Stan Whitty

Personal information
- Full name: Stanley Whitty
- Born: c. 1902 unknown
- Died: 17 February 1984 (aged 82) Withernsea, East Riding of Yorkshire, England

Playing information
- Position: Scrum-half
Club
| Years | Team | Pld | T | G | FG | P |
| 1919–31 | Hull FC | 270 | 69 |  |  |  |
Representative
| Years | Team | Pld | T | G | FG | P |
| ≥1919–≤31 | Yorkshire | 4 |  |  |  |  |
| 1924 | Great Britain | 0 |  |  |  |  |
- Source:

= Stan Whitty =

GB international rugby league footballer

Stanley Whitty (c. 1902 – 17 February 1984) was an English professional rugby league footballer who played in the 1910s, 1920s and 1930s.
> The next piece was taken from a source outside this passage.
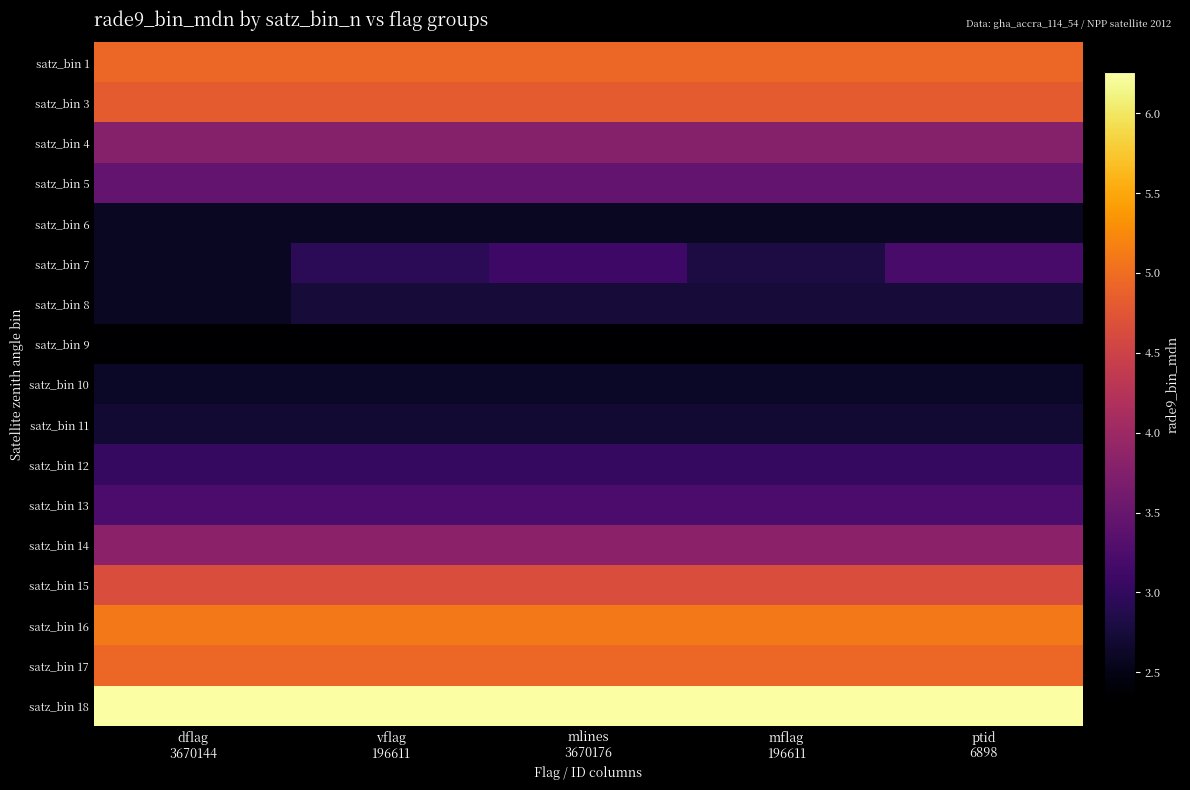

What is the smallest value displayed?

2.4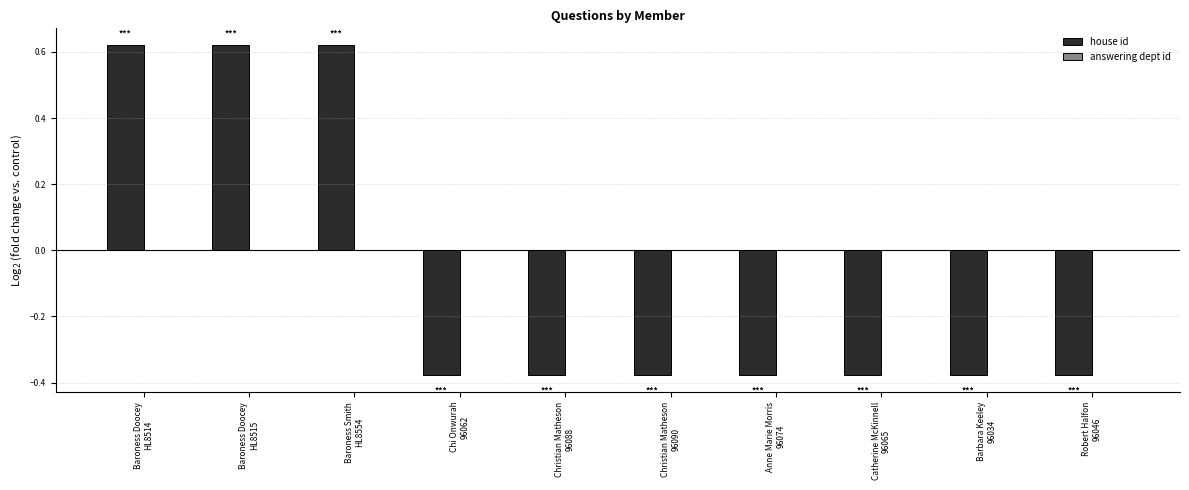

What is the difference between the maximum and minimum values?

1.0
He played at representative level for Great Britain (non-test matches), and Yorkshire, and at club level for Hull FC, as a .

==Playing career==
===Club career===
Stan Whitty made his début for Hull FC on Saturday 27 December 1919, and he played his last game for Hull FC on Saturday 25 April 1931.

===International honours===
Stan Whitty was selected for Great Britain while at Hull for the 1924 Great Britain Lions tour of Australia and New Zealand, but he did not play in any of the test matches on this tour but played in 14-tour matches, and scored 5-Tries.